“Helmut Newton. Legacy”, all’Ara Pacis il viaggio del fotografo di moda che ha esplorato le donne spogliandole di pudori e visioni stantie

by Michela Conoscitore

Controverso, dissacrante, geniale: il museo dell’Ara Pacis a Roma accoglie nelle sue sale la mostra antologica “Helmut Newton. Legacy”, dedicata al fotografo australiano. Visitabile fino al 10 marzo del 2024, oltre ai lavori più celebri dell’artista, che hanno fatto la storia delle riviste di moda come Vogue, il percorso espositivo dà la possibilità al visitatore di scoprire ben ottanta inediti, per la prima volta in esposizione. Inoltre, nel percorso di visita, sei opere significative dell’artista si prestano ad una visione tattile, per un’esperienza di visita inclusiva.

Visitare questa mostra equivale ad andare alle radici della fotografia di moda, di cui Newton è stato pioniere oltre che inventore. Il ‘viaggio’ comincia a Berlino, dove Helmut Neustädter nacque nel 1920, in un abbiente famiglia ebrea. Dopo un primo apprendistato presso lo studio della fotografa Yva, Helmut fu costretto a lasciare la Germania per via delle persecuzioni razziali. Il futuro fotografo, dopo un breve soggiorno a Trieste, si rifugiò in Australia; una volta qui, abbandonò la sua identità tedesca, e prese come cognome l’anglofono Newton.
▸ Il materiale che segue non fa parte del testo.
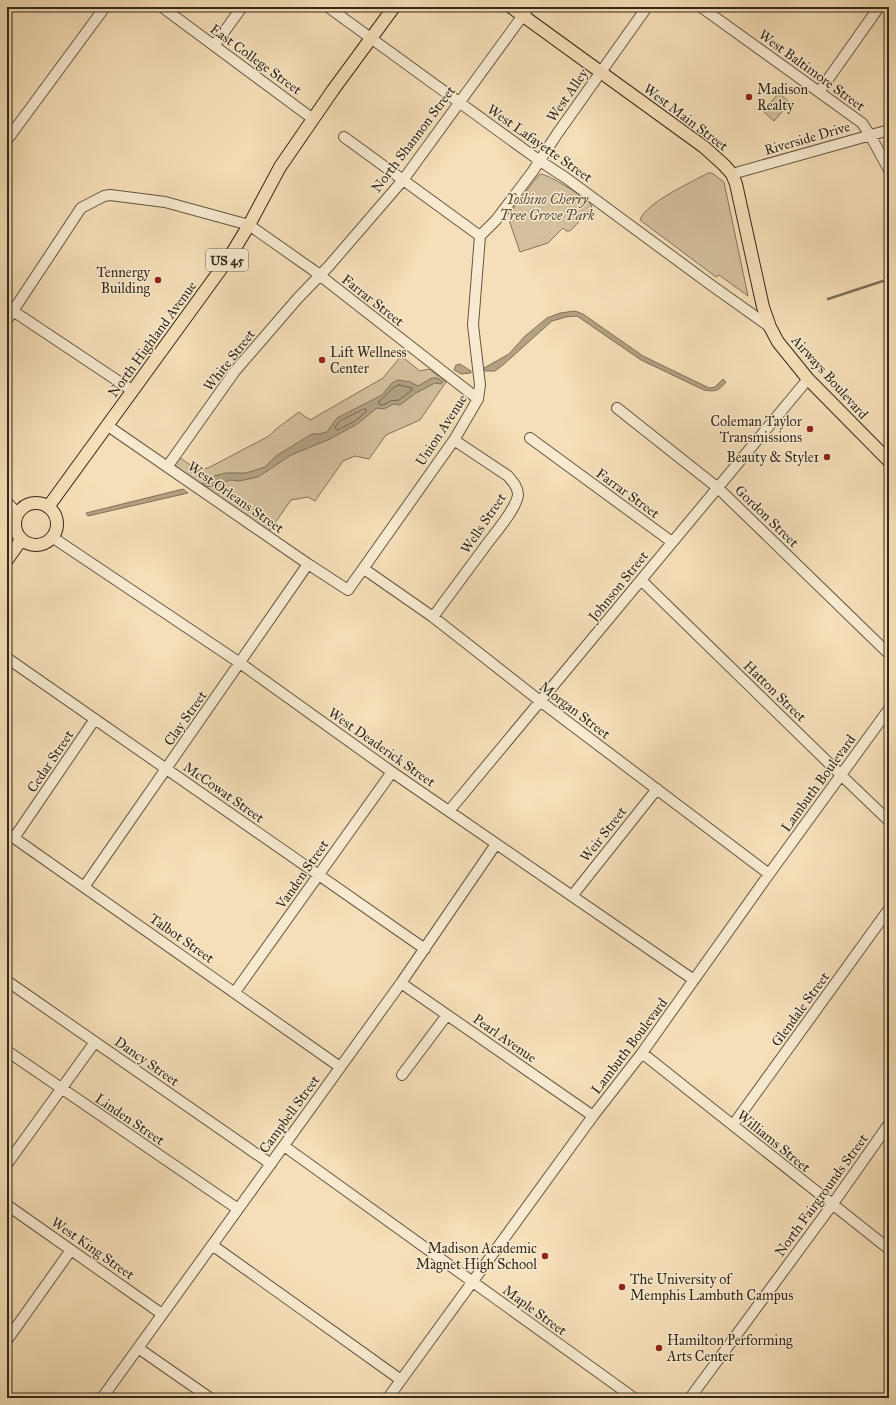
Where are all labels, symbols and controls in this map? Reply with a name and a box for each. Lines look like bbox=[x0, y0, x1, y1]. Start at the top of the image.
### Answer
street label: East College Street bbox=[207, 20, 305, 98]
street label: West Baltimore Street bbox=[755, 26, 868, 115]
street label: West Alley bbox=[543, 65, 592, 125]
street label: West Main Street bbox=[640, 80, 731, 155]
place label: Madison Realty bbox=[757, 81, 808, 114]
street label: North Shannon Street bbox=[368, 83, 459, 196]
marker: Madison Realty bbox=[744, 92, 754, 102]
street label: West Lafayette Street bbox=[484, 101, 595, 186]
street label: Riverside Drive bbox=[762, 118, 852, 159]
park label: Yoshino Cherry Tree Grove Park bbox=[500, 191, 595, 224]
road number: US 45 bbox=[206, 249, 248, 271]
place label: Tennergy Building bbox=[96, 264, 150, 297]
street label: Farrar Street bbox=[338, 271, 407, 330]
marker: Tennergy Building bbox=[153, 275, 163, 285]
street label: North Highland Avenue bbox=[105, 278, 200, 401]
street label: White Street bbox=[200, 326, 259, 395]
street label: Airways Boulevard bbox=[787, 331, 872, 423]
place label: Lift Wellness Center bbox=[330, 344, 407, 377]
marker: Lift Wellness Center bbox=[317, 355, 327, 365]
street label: Union Avenue bbox=[412, 391, 471, 469]
place label: Coleman Taylor Transmissions bbox=[710, 413, 803, 446]
marker: Coleman Taylor Transmissions bbox=[805, 424, 815, 434]
place label: Beauty & Style1 bbox=[727, 449, 819, 466]
marker: Beauty & Style1 bbox=[822, 452, 832, 462]
street label: West Orleans Street bbox=[184, 458, 287, 537]
street label: Farrar Street bbox=[593, 465, 663, 522]
street label: Gordon Street bbox=[731, 482, 802, 551]
street label: Wells Street bbox=[457, 490, 510, 557]
street label: Johnson Street bbox=[584, 548, 653, 627]
street label: Hatton Street bbox=[740, 657, 810, 725]
street label: Morgan Street bbox=[536, 678, 614, 743]
street label: Clay Street bbox=[160, 687, 211, 749]
street label: West Deaderick Street bbox=[325, 704, 438, 791]
street label: Cedar Street bbox=[23, 727, 77, 796]
street label: Lambuth Boulevard bbox=[777, 731, 859, 835]
street label: McCowat Street bbox=[180, 758, 267, 827]
street label: Weir Street bbox=[577, 803, 630, 865]
street label: Vanden Street bbox=[272, 836, 332, 913]
street label: Talbot Street bbox=[146, 910, 217, 967]
street label: Glendale Street bbox=[768, 969, 833, 1050]
street label: Lambuth Boulevard bbox=[588, 995, 671, 1098]
street label: Pearl Avenue bbox=[470, 1010, 540, 1067]
street label: Dancy Street bbox=[111, 1033, 182, 1090]
street label: Campbell Street bbox=[255, 1072, 323, 1157]
street label: Linden Street bbox=[92, 1090, 168, 1149]
street label: Williams Street bbox=[734, 1107, 814, 1176]
street label: North Fairgrounds Street bbox=[771, 1131, 872, 1260]
street label: West King Street bbox=[48, 1214, 137, 1283]
place label: Madison Academic Magnet High School bbox=[416, 1240, 537, 1273]
marker: Madison Academic Magnet High School bbox=[540, 1251, 550, 1261]
place label: The University of Memphis Lambuth Campus bbox=[630, 1271, 793, 1304]
street label: Maple Street bbox=[500, 1282, 570, 1339]
marker: The University of Memphis Lambuth Campus bbox=[617, 1282, 627, 1292]
place label: Hamilton Performing Arts Center bbox=[666, 1332, 793, 1365]
marker: Hamilton Performing Arts Center bbox=[654, 1343, 664, 1353]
La sua nuova vita lo spinse ad aprire un piccolo studio di fotografia. Incontrò l’attrice June Browne, che di lì a poco sposò.

Il percorso espositivo procede per decadi, in tutto sei capitoli cronologici. L’evoluzione artistica del fotografo è stata continua e inarrestabile: si inizia con i primi anni, dove i soggetti e le ambientazioni preferiti di Newton erano, tra gli altri, la moglie June, che divenne poi sua assistente di camera oscura, e i grandi film dell’epoca, quelli di Alfred Hitchcock in testa. Ritratti sofisticati, bilanciamenti sapienti di bianco e nero rendono questi primi scatti un eccezionale punto di partenza per chi, come Newton, il mestiere lo stava inventando mentre lo praticava.

Da ispirato divenne ispiratore: tra gli anni Sessanta e Settanta trovò la sua inesauribile vena d’oro, e iniziò a dettare i canoni della fotografia di moda. Nel suo mondo c’è spazio per la bellezza, rivisitata alla luce di quel suo coacervo interiore da cui sprigionava energia innovatrice. Star del cinema, modelle, tematiche a lui care come quella del doppio, ne è un esempio lo scatto a Karl Lagerfeld, i ritratti di Newton sono irripetibili, solo copiabili. Alle foto patinate lui preferiva ritrarre Jerry Hall con una bistecca cruda sull’occhio. A tratti può risultare grottesco e disturbante, ma i suoi Big Nudes e la serie Naked and Dressed sono entrati nella storia della fotografia del Novecento.

L’opera di Newton si presta a molteplici letture, con un’unica matrice: tutto quel che veniva fuori dal suo obiettivo era un qualcosa di assolutamente mai visto, che potesse piacere oppure no. Si è tanto parlato di come il fotografo ha scelto di ritrarre, in anni di carriera, le donne. Volti famosi o meno, le immagini femminili firmate dal fotografo australiano hanno accompagnato l’evoluzione sociale delle donne, passando da manichini ammanicati a occhi che osservano divertiti e bocche che sorridono ammiccanti, davanti ad un esponente del sesso maschile (Donna che esamina un uomo, Vogue 1975). Nella sua visione, la donna doveva essere esplorata, raccontata, ma in modo finalmente spregiudicato, spogliandola non solo dei vestiti, ma anche di pudori e visioni stantie. A questa visione hanno collaborato tutte le riviste di moda con cui Newton ha lavorato, che gli hanno lasciato piena libertà. I cambiamenti sociali, quindi, sono essenziali nell’espressione artistica del fotografo, che a volte li segue, ma più spesso li forza.

L’eredità di Helmut Newton sta nei ritratti che oggi, a distanza di trenta, quaranta o cinquant’anni parlano ancora la nostra stessa ‘lingua’, che riusciamo a codificare, e che vogliamo instancabilmente guardare.